= Collected data =
☆ ☆ ☆

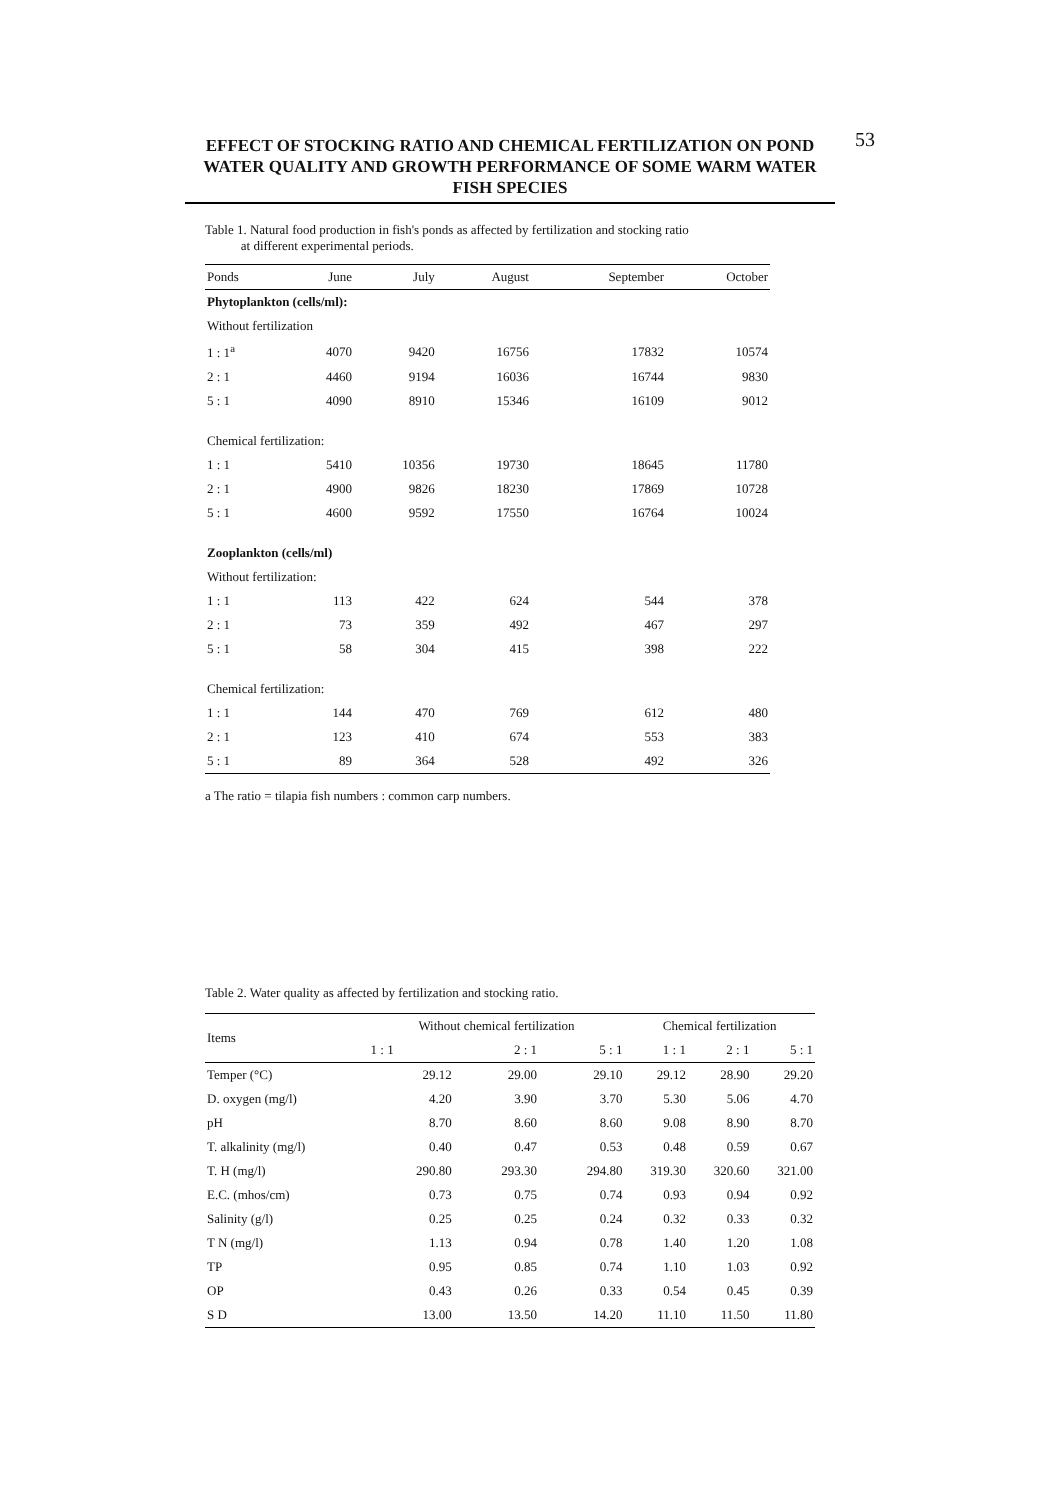53
EFFECT OF STOCKING RATIO AND CHEMICAL FERTILIZATION ON POND WATER QUALITY AND GROWTH PERFORMANCE OF SOME WARM WATER FISH SPECIES
Table 1. Natural food production in fish's ponds as affected by fertilization and stocking ratio
at different experimental periods.
| Ponds | June | July | August | September | October |
| --- | --- | --- | --- | --- | --- |
| Phytoplankton (cells/ml): | | | | | |
| Without fertilization | | | | | |
| 1 : 1<sup>a</sup> | 4070 | 9420 | 16756 | 17832 | 10574 |
| 2 : 1 | 4460 | 9194 | 16036 | 16744 | 9830 |
| 5 : 1 | 4090 | 8910 | 15346 | 16109 | 9012 |
| Chemical fertilization: | | | | | |
| 1 : 1 | 5410 | 10356 | 19730 | 18645 | 11780 |
| 2 : 1 | 4900 | 9826 | 18230 | 17869 | 10728 |
| 5 : 1 | 4600 | 9592 | 17550 | 16764 | 10024 |
| Zooplankton (cells/ml) | | | | | |
| Without fertilization: | | | | | |
| 1 : 1 | 113 | 422 | 624 | 544 | 378 |
| 2 : 1 | 73 | 359 | 492 | 467 | 297 |
| 5 : 1 | 58 | 304 | 415 | 398 | 222 |
| Chemical fertilization: | | | | | |
| 1 : 1 | 144 | 470 | 769 | 612 | 480 |
| 2 : 1 | 123 | 410 | 674 | 553 | 383 |
| 5 : 1 | 89 | 364 | 528 | 492 | 326 |
a The ratio = tilapia fish numbers : common carp numbers.
Table 2. Water quality as affected by fertilization and stocking ratio.
| Items | Without chemical fertilization | | | Chemical fertilization | | |
| --- | --- | --- | --- | --- | --- | --- |
| | 1 : 1 | 2 : 1 | 5 : 1 | 1 : 1 | 2 : 1 | 5 : 1 |
| Temper (°C) | 29.12 | 29.00 | 29.10 | 29.12 | 28.90 | 29.20 |
| D. oxygen (mg/l) | 4.20 | 3.90 | 3.70 | 5.30 | 5.06 | 4.70 |
| pH | 8.70 | 8.60 | 8.60 | 9.08 | 8.90 | 8.70 |
| T. alkalinity (mg/l) | 0.40 | 0.47 | 0.53 | 0.48 | 0.59 | 0.67 |
| T. H (mg/l) | 290.80 | 293.30 | 294.80 | 319.30 | 320.60 | 321.00 |
| E.C. (mhos/cm) | 0.73 | 0.75 | 0.74 | 0.93 | 0.94 | 0.92 |
| Salinity (g/l) | 0.25 | 0.25 | 0.24 | 0.32 | 0.33 | 0.32 |
| T N (mg/l) | 1.13 | 0.94 | 0.78 | 1.40 | 1.20 | 1.08 |
| TP | 0.95 | 0.85 | 0.74 | 1.10 | 1.03 | 0.92 |
| OP | 0.43 | 0.26 | 0.33 | 0.54 | 0.45 | 0.39 |
| S D | 13.00 | 13.50 | 14.20 | 11.10 | 11.50 | 11.80 |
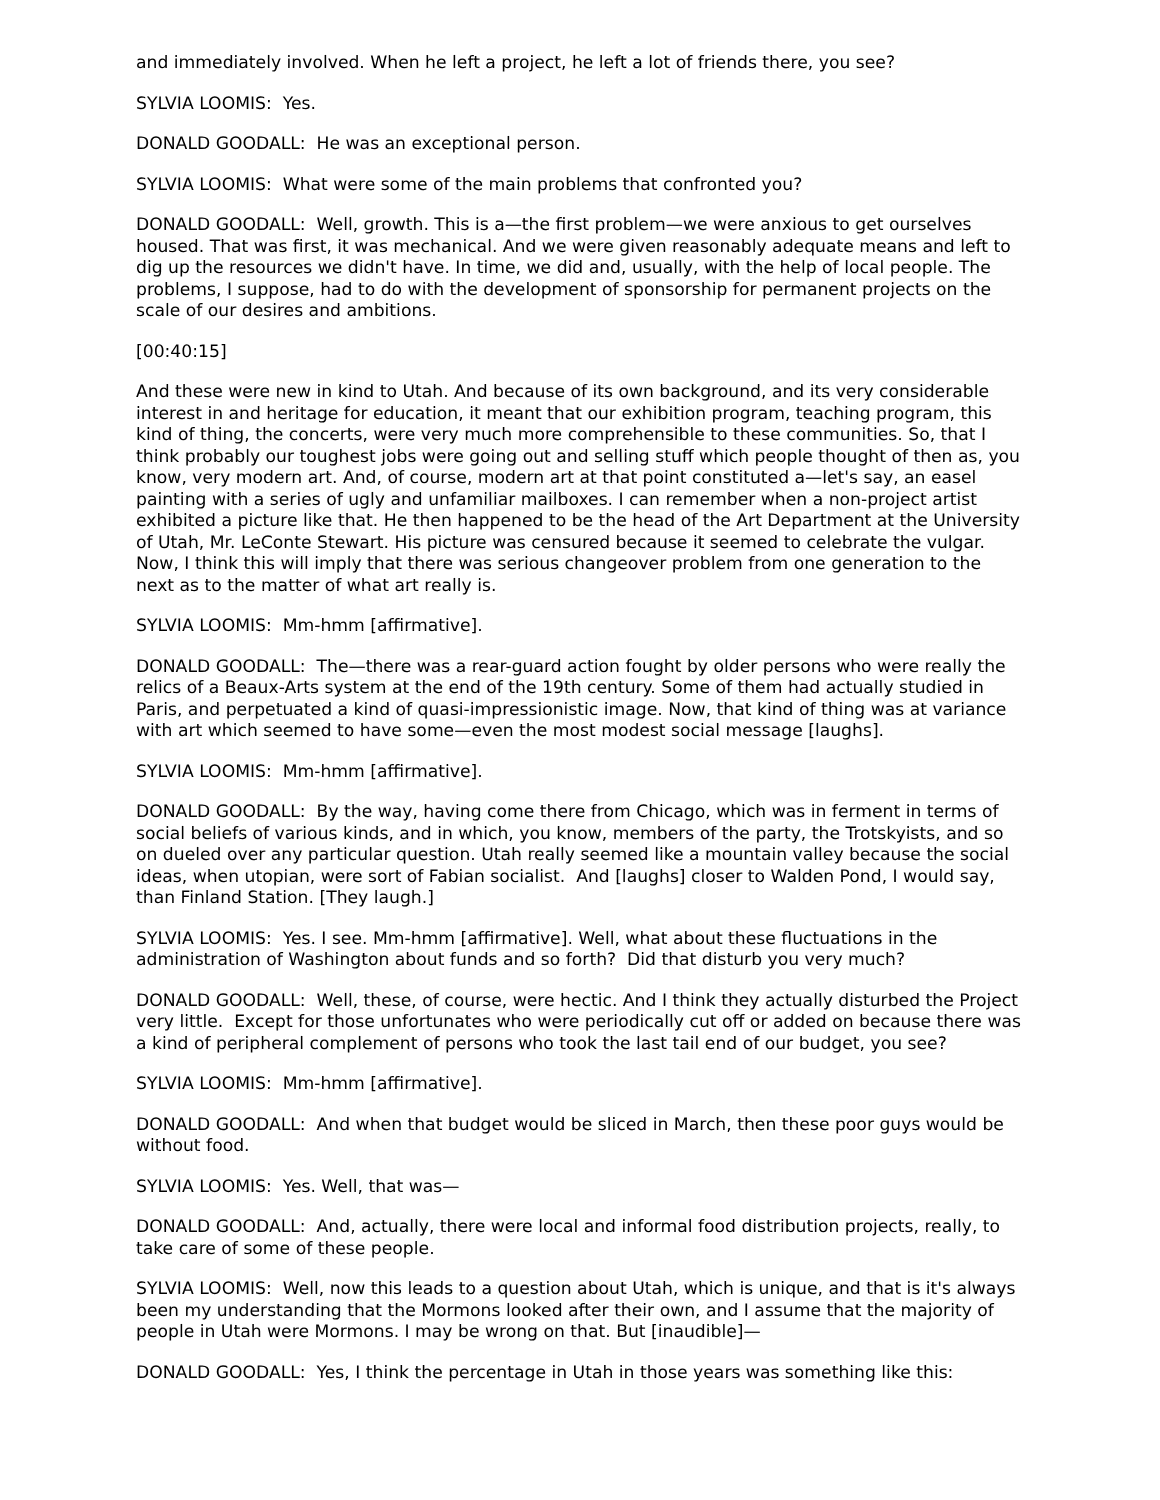and immediately involved. When he left a project, he left a lot of friends there, you see?
SYLVIA LOOMIS: Yes.
DONALD GOODALL: He was an exceptional person.
SYLVIA LOOMIS: What were some of the main problems that confronted you?
DONALD GOODALL: Well, growth. This is a—the first problem—we were anxious to get ourselves housed. That was first, it was mechanical. And we were given reasonably adequate means and left to dig up the resources we didn't have. In time, we did and, usually, with the help of local people. The problems, I suppose, had to do with the development of sponsorship for permanent projects on the scale of our desires and ambitions.
[00:40:15]
And these were new in kind to Utah. And because of its own background, and its very considerable interest in and heritage for education, it meant that our exhibition program, teaching program, this kind of thing, the concerts, were very much more comprehensible to these communities. So, that I think probably our toughest jobs were going out and selling stuff which people thought of then as, you know, very modern art. And, of course, modern art at that point constituted a—let's say, an easel painting with a series of ugly and unfamiliar mailboxes. I can remember when a non-project artist exhibited a picture like that. He then happened to be the head of the Art Department at the University of Utah, Mr. LeConte Stewart. His picture was censured because it seemed to celebrate the vulgar. Now, I think this will imply that there was serious changeover problem from one generation to the next as to the matter of what art really is.
SYLVIA LOOMIS: Mm-hmm [affirmative].
DONALD GOODALL: The—there was a rear-guard action fought by older persons who were really the relics of a Beaux-Arts system at the end of the 19th century. Some of them had actually studied in Paris, and perpetuated a kind of quasi-impressionistic image. Now, that kind of thing was at variance with art which seemed to have some—even the most modest social message [laughs].
SYLVIA LOOMIS: Mm-hmm [affirmative].
DONALD GOODALL: By the way, having come there from Chicago, which was in ferment in terms of social beliefs of various kinds, and in which, you know, members of the party, the Trotskyists, and so on dueled over any particular question. Utah really seemed like a mountain valley because the social ideas, when utopian, were sort of Fabian socialist. And [laughs] closer to Walden Pond, I would say, than Finland Station. [They laugh.]
SYLVIA LOOMIS: Yes. I see. Mm-hmm [affirmative]. Well, what about these fluctuations in the administration of Washington about funds and so forth? Did that disturb you very much?
DONALD GOODALL: Well, these, of course, were hectic. And I think they actually disturbed the Project very little. Except for those unfortunates who were periodically cut off or added on because there was a kind of peripheral complement of persons who took the last tail end of our budget, you see?
SYLVIA LOOMIS: Mm-hmm [affirmative].
DONALD GOODALL: And when that budget would be sliced in March, then these poor guys would be without food.
SYLVIA LOOMIS: Yes. Well, that was—
DONALD GOODALL: And, actually, there were local and informal food distribution projects, really, to take care of some of these people.
SYLVIA LOOMIS: Well, now this leads to a question about Utah, which is unique, and that is it's always been my understanding that the Mormons looked after their own, and I assume that the majority of people in Utah were Mormons. I may be wrong on that. But [inaudible]—
DONALD GOODALL: Yes, I think the percentage in Utah in those years was something like this:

☆ ☆ ☆

= TO DO =
Starting with the line that holds "(cells/ml) | | | | | |" and ending with the line that holds "11.50 | 11.80 |", retype every line in the data above exactly, and nothing else.

= RESPONSE TO THE TASK =
| Zooplankton (cells/ml) | | | | | |
| Without fertilization: | | | | | |
| 1 : 1 | 113 | 422 | 624 | 544 | 378 |
| 2 : 1 | 73 | 359 | 492 | 467 | 297 |
| 5 : 1 | 58 | 304 | 415 | 398 | 222 |
| Chemical fertilization: | | | | | |
| 1 : 1 | 144 | 470 | 769 | 612 | 480 |
| 2 : 1 | 123 | 410 | 674 | 553 | 383 |
| 5 : 1 | 89 | 364 | 528 | 492 | 326 |
a The ratio = tilapia fish numbers : common carp numbers.
Table 2. Water quality as affected by fertilization and stocking ratio.
| Items | Without chemical fertilization | | | Chemical fertilization | | |
| --- | --- | --- | --- | --- | --- | --- |
| | 1 : 1 | 2 : 1 | 5 : 1 | 1 : 1 | 2 : 1 | 5 : 1 |
| Temper (°C) | 29.12 | 29.00 | 29.10 | 29.12 | 28.90 | 29.20 |
| D. oxygen (mg/l) | 4.20 | 3.90 | 3.70 | 5.30 | 5.06 | 4.70 |
| pH | 8.70 | 8.60 | 8.60 | 9.08 | 8.90 | 8.70 |
| T. alkalinity (mg/l) | 0.40 | 0.47 | 0.53 | 0.48 | 0.59 | 0.67 |
| T. H (mg/l) | 290.80 | 293.30 | 294.80 | 319.30 | 320.60 | 321.00 |
| E.C. (mhos/cm) | 0.73 | 0.75 | 0.74 | 0.93 | 0.94 | 0.92 |
| Salinity (g/l) | 0.25 | 0.25 | 0.24 | 0.32 | 0.33 | 0.32 |
| T N (mg/l) | 1.13 | 0.94 | 0.78 | 1.40 | 1.20 | 1.08 |
| TP | 0.95 | 0.85 | 0.74 | 1.10 | 1.03 | 0.92 |
| OP | 0.43 | 0.26 | 0.33 | 0.54 | 0.45 | 0.39 |
| S D | 13.00 | 13.50 | 14.20 | 11.10 | 11.50 | 11.80 |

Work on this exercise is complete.